Comparative Politics



B12 - Voters, Parties, and Elections

Date: Jun 13 | Time: 12:00pm to 01:30pm | Location:

Racial Identity and Attitudes among the North American White Working Class: Lewis Krashinsky (Princeton University), Chris Achen (Princeton University)
Abstract: Across the American Midwest, white working-class voters have shifted their electoral support to Donald Trump and the Republican Party. However, directly to the north, white working-class voters across Ontario have remained much more supportive of left-wing parties. To what extent is this comparative divergence in electoral behaviour traceable to differences in white racial identity and racial attitudes? This paper utilizes a mixed-methods approach to investigate this question. It analyzes interview evidence from selected case studies in Windsor, Ontario and Macomb County, Michigan; original survey data; and an original conjoint experiment. This paper has several major findings. First, experimental evidence shows that non-white political candidates receive a greater electoral penalty from American white working-class voters. Second, white racial identity and racial resentment have a strong, positive association with right-wing voting in both countries, but the magnitude of this effect is larger for American white working-class voters. Third, qualitative evidence suggests that racial attitudes and racial divisions are more salient in Macomb County relative to Windsor. Finally, while these results are driven in part by the differing actions of right-wing political elites, they also evidently reflect attitudinal differences in the populations. This paper concludes that Canadian scholarship must pay closer attention to how racial attitudes and identity affect voting behaviour.

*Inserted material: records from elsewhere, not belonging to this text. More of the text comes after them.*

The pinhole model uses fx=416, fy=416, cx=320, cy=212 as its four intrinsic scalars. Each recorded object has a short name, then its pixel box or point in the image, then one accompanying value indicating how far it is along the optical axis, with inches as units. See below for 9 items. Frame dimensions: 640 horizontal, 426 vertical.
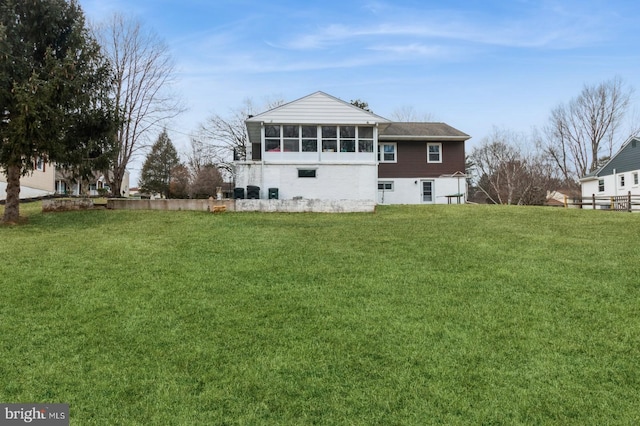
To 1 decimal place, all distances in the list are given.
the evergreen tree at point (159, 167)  1918.1
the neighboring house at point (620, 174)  1096.2
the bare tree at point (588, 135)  1642.5
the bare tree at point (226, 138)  1471.5
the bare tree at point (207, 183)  1635.1
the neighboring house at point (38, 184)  1069.8
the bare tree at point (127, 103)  943.7
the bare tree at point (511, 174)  1569.9
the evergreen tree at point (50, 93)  470.9
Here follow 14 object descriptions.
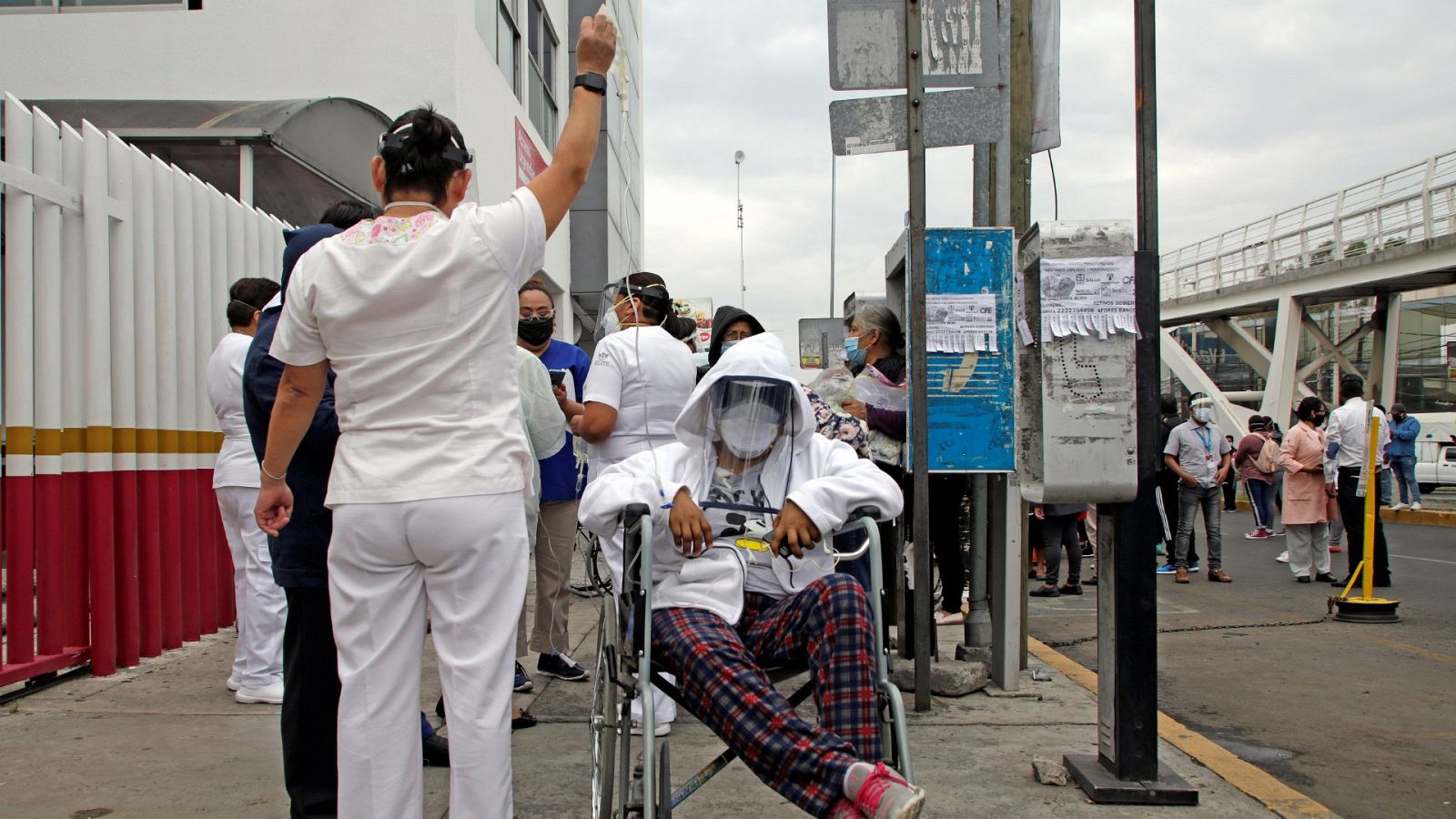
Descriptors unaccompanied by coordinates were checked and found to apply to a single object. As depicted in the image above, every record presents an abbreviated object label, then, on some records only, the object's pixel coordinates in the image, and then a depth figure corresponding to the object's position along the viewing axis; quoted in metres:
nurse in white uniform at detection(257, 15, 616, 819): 2.46
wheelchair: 2.60
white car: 24.34
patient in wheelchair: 2.56
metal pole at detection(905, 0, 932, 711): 4.60
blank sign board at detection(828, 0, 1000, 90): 4.73
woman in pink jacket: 9.84
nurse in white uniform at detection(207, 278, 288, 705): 4.73
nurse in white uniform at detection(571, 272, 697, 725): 4.48
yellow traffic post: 7.76
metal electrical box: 3.53
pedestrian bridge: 23.31
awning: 7.51
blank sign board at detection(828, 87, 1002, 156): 4.81
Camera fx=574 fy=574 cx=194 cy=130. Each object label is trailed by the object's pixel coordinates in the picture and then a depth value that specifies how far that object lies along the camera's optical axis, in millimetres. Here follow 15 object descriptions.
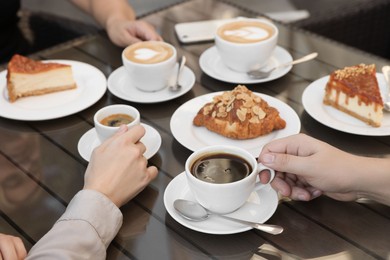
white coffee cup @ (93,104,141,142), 1399
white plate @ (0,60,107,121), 1621
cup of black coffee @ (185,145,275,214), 1147
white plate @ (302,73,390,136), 1466
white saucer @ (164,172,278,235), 1165
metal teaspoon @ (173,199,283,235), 1155
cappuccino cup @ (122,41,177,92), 1676
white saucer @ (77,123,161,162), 1436
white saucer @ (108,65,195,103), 1679
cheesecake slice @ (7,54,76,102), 1701
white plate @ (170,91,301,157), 1447
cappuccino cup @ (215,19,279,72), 1759
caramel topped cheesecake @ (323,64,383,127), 1500
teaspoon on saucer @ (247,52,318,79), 1756
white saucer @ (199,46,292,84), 1757
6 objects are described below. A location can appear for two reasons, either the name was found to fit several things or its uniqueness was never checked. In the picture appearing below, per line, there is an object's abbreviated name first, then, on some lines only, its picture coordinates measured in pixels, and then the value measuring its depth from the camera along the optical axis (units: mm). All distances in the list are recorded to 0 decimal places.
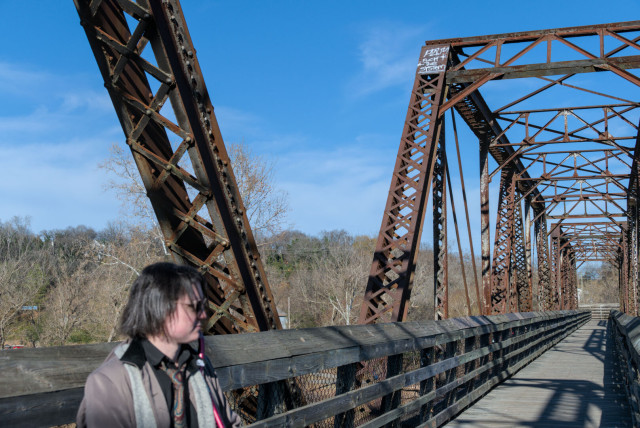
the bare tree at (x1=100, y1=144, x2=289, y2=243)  27875
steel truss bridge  3756
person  1905
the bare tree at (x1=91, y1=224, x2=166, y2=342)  27828
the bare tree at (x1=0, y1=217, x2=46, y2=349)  24047
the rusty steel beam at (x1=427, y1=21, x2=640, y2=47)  10898
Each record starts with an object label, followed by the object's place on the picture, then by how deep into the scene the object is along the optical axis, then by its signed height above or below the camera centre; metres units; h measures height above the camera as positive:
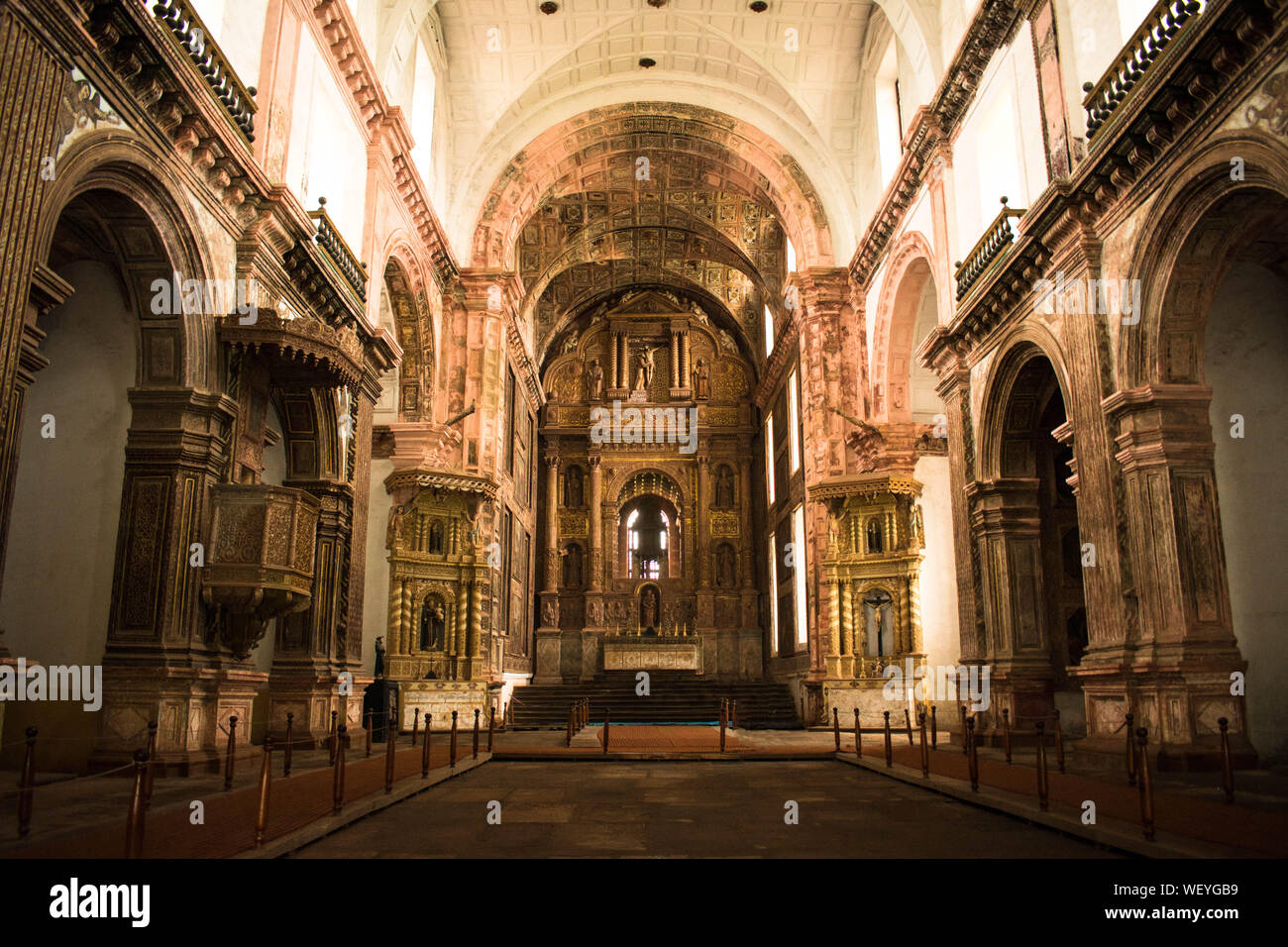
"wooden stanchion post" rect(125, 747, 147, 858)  4.89 -0.78
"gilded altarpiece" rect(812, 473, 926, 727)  20.33 +1.51
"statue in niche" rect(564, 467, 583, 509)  34.09 +5.90
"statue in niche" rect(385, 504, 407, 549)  20.58 +2.75
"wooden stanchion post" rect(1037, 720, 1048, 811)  7.43 -0.99
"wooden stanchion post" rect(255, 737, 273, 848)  5.93 -0.86
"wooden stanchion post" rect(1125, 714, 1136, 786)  8.62 -0.99
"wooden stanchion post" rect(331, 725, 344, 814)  7.46 -0.99
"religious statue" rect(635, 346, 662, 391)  34.38 +9.96
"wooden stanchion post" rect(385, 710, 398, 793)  8.98 -0.97
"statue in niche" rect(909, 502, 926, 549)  20.42 +2.68
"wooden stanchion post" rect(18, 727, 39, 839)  6.21 -0.82
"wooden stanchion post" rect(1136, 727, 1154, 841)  6.05 -0.89
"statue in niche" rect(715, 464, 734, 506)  34.00 +5.94
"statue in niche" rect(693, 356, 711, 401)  34.38 +9.75
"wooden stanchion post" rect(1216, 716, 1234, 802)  7.35 -0.89
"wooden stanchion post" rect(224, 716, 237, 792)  8.58 -0.89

Forecasting in New Democracies: Vote Intention Polling and Vote Expectation Polling in Central America: Brian Thompson Collart (Université Laval), Yannick Dufresne (Université Laval)
Abstract: Previous research demonstrates citizens can predict election outcomes with success. However, the bulk of research on citizen election forecasting covers only those elections occurring in advanced democracies. This study examines the accuracy of citizen election forecasting in Central America, a previously unstudied region by researchers. Since 1984, the CID Gallup firm has fielded surveys in Central America containing citizen forecasting items. These items ask citizens in Central American countries to predict the next president of their country. In this paper, we compare the performance of two types of election forecasting models in Central America: Vote intention polling and vote expectation polling. We evaluate each model along two measures of accuracy. We expect vote expectation polling in Central America to compare favourably to vote intention polling.


The Rural-Urban Cleavage in US Presidential and Congressional Elections: Stability and Change: Valentin Pautonnier (Université de Montréal), Ruth Dassonneville (Université de Montréal), Richard Nadeau (Université de Montréal), Michael Lewis Beck (University of Iowa)
Abstract: Voting behavior in US elections seems increasingly characterized by an important ruralurban divide in voting behavior, with rural voters supporting the Republican Party and urban voters preferring to vote for the Democratic Party. While we are rapidly gaining insights into the sources of this divide, with much work seeking to better understand why rural voters turn to the Republican Party, we know less about the uniqueness of this divide, both from a longitudinal perspective and in contrast to other important divides in US politics. In this research note, we contextualize the rural-urban cleavage in two important ways. First, we show that the rural-urban cleavage was exceptionally large in 2016 and 2020, both for Presidential but also Congressional elections. Second, we show that even in those elections for which the rural-urban divide is very stark, the strength of the rural-urban cleavage is only a fraction of that of the race and religious cleavages in US politics. Third, a text analysis of debates and plateforms shows that Republicans did not need to make a specigic appeal to rurality to increase their advantage in rural areas.


Where Has Voting Behavior Nationalized? Evidence from Election Results and Surveys in Eleven Countries: Daniel Hopkins (University of Pennsylvania), Frederik Hjorth (University of Copenhagen), Gall Sigler (University of Pennsylvania)
Abstract: In recent decades, U.S. voting behavior has nationalized: subnational vote choices increasingly reflect national allegiances. Such nationalization can undermine political accountability, with particular consequences in decentralized/federalist countries. But to understand nationalization's causes, it is critical to study multiple democracies. We link subnational and national election returns in ten European and American democracies with varying centralization. We then develop a novel nationalization measure based on correlations in party support across governmental levels. In most countries, cross-level nationalization has been steady for decades, often at high levels. The nationalization of American voting behavior has reached comparably high levels, meaning that America is no longer an outlier. Coupled with thirteen surveys in nine overlapping countries, these findings challenge monocausal explanations of nationalization, including those emphasizing changing media markets. However, lower subnational authority, broadband penetration, less fragmented party systems, and contemporaneous elections are tentatively associated with heightened nationalization, often within countries.